### SOURCE DATA
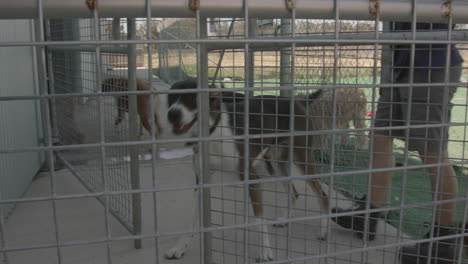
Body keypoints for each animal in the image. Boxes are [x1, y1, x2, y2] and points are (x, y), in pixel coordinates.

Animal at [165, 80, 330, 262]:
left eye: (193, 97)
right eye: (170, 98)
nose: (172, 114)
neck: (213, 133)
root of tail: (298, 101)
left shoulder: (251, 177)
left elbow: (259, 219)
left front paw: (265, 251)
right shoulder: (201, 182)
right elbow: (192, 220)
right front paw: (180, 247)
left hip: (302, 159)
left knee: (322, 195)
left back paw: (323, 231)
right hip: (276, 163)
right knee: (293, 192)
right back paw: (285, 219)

...

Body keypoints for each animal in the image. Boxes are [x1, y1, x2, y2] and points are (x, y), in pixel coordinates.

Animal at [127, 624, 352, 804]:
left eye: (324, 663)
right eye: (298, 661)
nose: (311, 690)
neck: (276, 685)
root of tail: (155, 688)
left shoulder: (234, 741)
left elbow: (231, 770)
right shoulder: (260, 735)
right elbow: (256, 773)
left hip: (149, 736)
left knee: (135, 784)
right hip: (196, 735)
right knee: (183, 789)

---

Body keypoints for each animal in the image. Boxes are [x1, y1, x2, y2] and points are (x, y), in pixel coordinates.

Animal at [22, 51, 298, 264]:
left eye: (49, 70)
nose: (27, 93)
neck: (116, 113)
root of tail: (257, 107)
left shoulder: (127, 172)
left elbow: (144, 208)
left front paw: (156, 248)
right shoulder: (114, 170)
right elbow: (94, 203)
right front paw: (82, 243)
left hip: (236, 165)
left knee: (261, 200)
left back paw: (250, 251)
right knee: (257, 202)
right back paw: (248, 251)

### TASK DIRECTIONS
Taking the entries above, print exactly the lines starting at the line with "right front paw: (180, 247)" and ending at the line with "right back paw: (285, 219)", both included.

### WRITTEN ANSWER
right front paw: (180, 247)
left hip: (302, 159)
left knee: (322, 195)
left back paw: (323, 231)
right hip: (276, 163)
right knee: (293, 192)
right back paw: (285, 219)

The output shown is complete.